On her 16th birthday, Gary serenaded her with a song he wrote - inspired by their friendship over the previous two years. Outside of the rock hounding universe, Olson is better known locally for his sweet songs and mastery of the guitar.

They were at a youth camp for the blind, Ilene reminisced. Her father, Kent Jensen, was an outreach consultant for Vision Outreach Services, the same state agency Gary would eventually lead, and she had tagged along. “He starts playing this song and the first words are “my song for angel” and all of a sudden everybody looked at me.”
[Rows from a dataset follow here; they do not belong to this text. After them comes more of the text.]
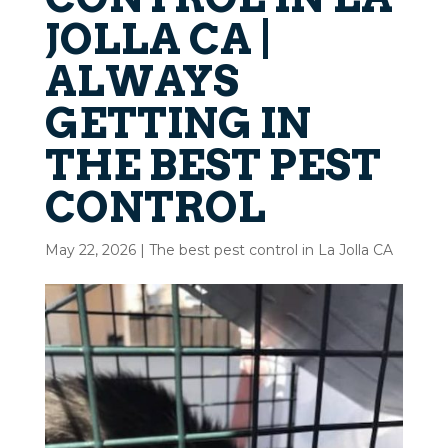
JOLLA CA |
ALWAYS
GETTING IN
THE BEST PEST
CONTROL
May 22, 2026
|
The best pest control in La Jolla CA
Yet, they didn’t start dating until Gary’s 21st birthday on July 5. Three months later he proposed.

Ilene has always known she was the second love of his life. Gary was introduced to rock hounding at an early age. When he was 8 a family friend let him pick some polished stones from samples he had tumbled and kept in cigar boxes. He loved the smooth feel of the rocks and soon had saved enough to buy his own tumbler.

His attention quickly turned to obsidian, a naturally occurring volcanic glass formed as an extrusive igneous rock. Even before working the mostly black rocks, they were already somewhat smooth. Gary could feel the potential for the ultimate smoothness. After hours of cutting and grinding, the stones become perfectly smooth, without undercuts or fractures.
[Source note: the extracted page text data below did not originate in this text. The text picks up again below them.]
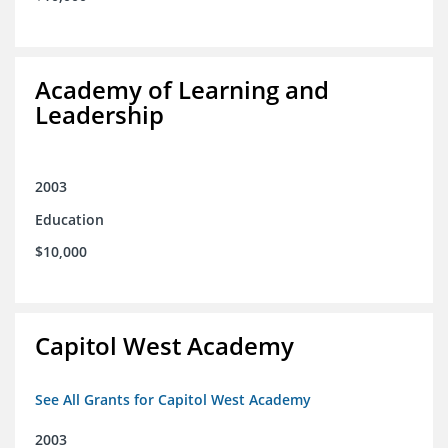
Academy of Learning and
Leadership
2003
Education
$10,000
Capitol West Academy
See All Grants for Capitol West Academy
2003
“It polishes just like glass,” he said. “The rough rocks really aren’t too appealing to me.”

Recently he met another rock hound with a fondness for obsidian. Dan Dalton, of Powell, uses the slabs of translucent rock to make flint-knapped knives. He was looking for someone with a large rock saw to cut some slabs of obsidian from the Glass Buttes of Oregon, between Burns and Bend. While cutting the material Olson said he’d love to “see” the rivers of obsidian, so Dalton arranged a trip.

The two became fast friends on the long drive and still travel together to local hounding haunts. “He’s always ready to go,” Dalton said.
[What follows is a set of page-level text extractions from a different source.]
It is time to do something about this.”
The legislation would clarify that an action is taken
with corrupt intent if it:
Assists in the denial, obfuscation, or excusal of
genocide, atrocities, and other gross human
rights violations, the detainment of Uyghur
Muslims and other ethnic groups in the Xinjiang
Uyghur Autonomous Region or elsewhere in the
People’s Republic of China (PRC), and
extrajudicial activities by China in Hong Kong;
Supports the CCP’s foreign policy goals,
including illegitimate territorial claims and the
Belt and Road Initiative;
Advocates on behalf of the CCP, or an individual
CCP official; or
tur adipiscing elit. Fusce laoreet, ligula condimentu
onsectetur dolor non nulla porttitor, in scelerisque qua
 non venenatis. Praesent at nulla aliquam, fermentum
They laugh like kids in a candy store while going through the tons of rock in Olson’s collection. Although of little actual value — obsidian is one of the most common rocks on earth — their collections are almost intoxicating to the lapidarist. Dalton often brings the scraps from his knife making for Olson to tumble and the two devise plans on how best to cut new stones.

Olson makes cabochons, a gemstone or rock which has been shaped and polished as opposed to faceted, like a diamond. The finished products are used to make jewelry. Sunday he was shaping a small piece of jade from British Columbia. With a money clip in one hand and the stone in the other, he sized the stone to fit exactly in the clip’s silver mount. It’s a messy process, but that may be the point.

From sitting in the dirt, preferring to dig for rocks rather than pick from what is available on the surface, to cutting on huge rotary saws with diamond-encrusted blades and polishing on whirling grinders — the process stimulates Olson’s senses. Interestingly, if done right, by the time he finishes a cabochon it’s hard for him to tell from what type of rock it has been made.

As a retirement gift, the couple’s five children (Carl, Mark, Julie, Alan and Dan) presented Olson with a new saw. None of the kids took up the craft. Nor has any of their 16 grandchildren. There is one nephew, Robert, who has been studying with Olson, but the family recently moved to Omaha for a new job with Union Pacific.

The members of the Shoshone Rock Club, which has been meeting once a month for the past 70 years until the pandemic hit in March, is one of the few venues where Olson can finally talk rocks nonstop. He’s done many demonstrations for the club, the state rock show and is a favorite at both the Powell club and the Cody club, the Cody 59ers. “He is amazing. He doesn’t have to see to create beautiful cabochons,” said Dorine Strom, president of the Shoshone Rock Club.

“People need to know that no matter what’s going on with you, you can do what you set your mind to do.”

And there is no better time than now to get out and look for rocks, she said. “Talk about being obsessed; I’ve never rock-hounded so much in my life since [needing to practice social distancing],” the librarian said.